Quantcast
Connect with us

Rasheed Wallace hilariously showed up Dean Smith during UNC days, reveals Larry Brown

Rasheed Wallace UNC Dean Smith Larry Brown

I, for one, am eternally here for any and all Rasheed Wallace stories. The latest on-brand ‘Sheed anecdote comes to us courtesy of his former Detroit Pistons head coach Larry Brown.

Speaking with Shammond Williams on “The Carolina Conversation” podcast, Brown, who coached the Pistons to the 2003-04 NBA championship revealed how Wallace was able to get into the head and under the skin of legendary — and legendarily imperturbable — North Carolina Tar Heels head coach Dean Smith.

“Rasheed came down from the break (in practice) and shot a three from the corner,” Brown recalled. “And you know how Coach [Smith] could get, he never cursed, but some of the things he said to us — you thought he cursed. [Coach Smith] said in his own way, ‘Yeah, we don’t shoot those shots at North Carolina, our big guys especially.

“Rasheed said to coach, ‘I can make that shot.’ And coach said, ‘You think you can make it?! You make ten in a row from the corner, and I’ll let you shoot.’ So he shot the first one left-handed, and he’s a righty, and he made it, and coach got all upset and went on.”

This story perfectly encapsulates Wallace’s unique blend of antics and basketball intelligence that defined his career. Wallace’s vision for his game is simply ahead of his time, but Smith wasn’t willing to view him as a three-point threat.

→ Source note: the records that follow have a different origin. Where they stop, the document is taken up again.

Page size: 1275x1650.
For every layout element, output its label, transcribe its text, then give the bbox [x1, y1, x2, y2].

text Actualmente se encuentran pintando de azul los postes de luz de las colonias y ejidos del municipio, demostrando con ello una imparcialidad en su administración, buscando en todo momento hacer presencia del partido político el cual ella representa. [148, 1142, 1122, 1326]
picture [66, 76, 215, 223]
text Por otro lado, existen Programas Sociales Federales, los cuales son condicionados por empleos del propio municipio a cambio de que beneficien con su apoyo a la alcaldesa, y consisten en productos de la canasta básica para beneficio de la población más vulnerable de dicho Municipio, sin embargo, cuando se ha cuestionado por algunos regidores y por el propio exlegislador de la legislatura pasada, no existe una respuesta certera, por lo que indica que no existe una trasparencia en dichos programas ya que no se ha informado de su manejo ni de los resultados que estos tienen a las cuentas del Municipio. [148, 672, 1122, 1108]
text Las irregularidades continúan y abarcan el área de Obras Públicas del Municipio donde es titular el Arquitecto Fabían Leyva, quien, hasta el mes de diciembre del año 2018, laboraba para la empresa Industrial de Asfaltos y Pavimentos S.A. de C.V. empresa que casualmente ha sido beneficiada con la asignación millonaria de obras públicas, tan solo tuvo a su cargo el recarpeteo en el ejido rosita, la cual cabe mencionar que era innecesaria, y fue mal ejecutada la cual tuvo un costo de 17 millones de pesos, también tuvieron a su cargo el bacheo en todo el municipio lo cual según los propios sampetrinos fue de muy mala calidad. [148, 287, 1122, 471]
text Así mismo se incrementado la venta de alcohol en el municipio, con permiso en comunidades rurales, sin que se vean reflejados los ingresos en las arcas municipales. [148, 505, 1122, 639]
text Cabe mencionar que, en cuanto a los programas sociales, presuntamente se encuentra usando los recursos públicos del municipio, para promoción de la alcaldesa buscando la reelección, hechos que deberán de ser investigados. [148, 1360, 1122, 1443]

Without the green-light from his Hall of Fame head coach, the 6’10 Wallace attempted just four threes in two seasons at UNC (making one). He shot 33.6% on 3,228 three-point attempts over 16 seasons in the NBA.

“He could shoot the hell out of the ball,” Brown added. “Plus, he had a great low post game, and was an underrated passer, and he could defend anybody.”

Wallace went no. 4 in the 1995 draft to the Washington Bullets, then was dealt to the Portland Trail Blazers before his second season. He turned into one of the best big men in the game in Portland, averaging 16.8 points and 7.0 rebounds per game, earning two All-Star nods.

Rasheed Wallace made two more All-Star appearances with the Pistons thanks to his blend of outside shooting, defensive IQ, and skilled passing from the post — qualities that would have enabled him to thrive in the modern NBA.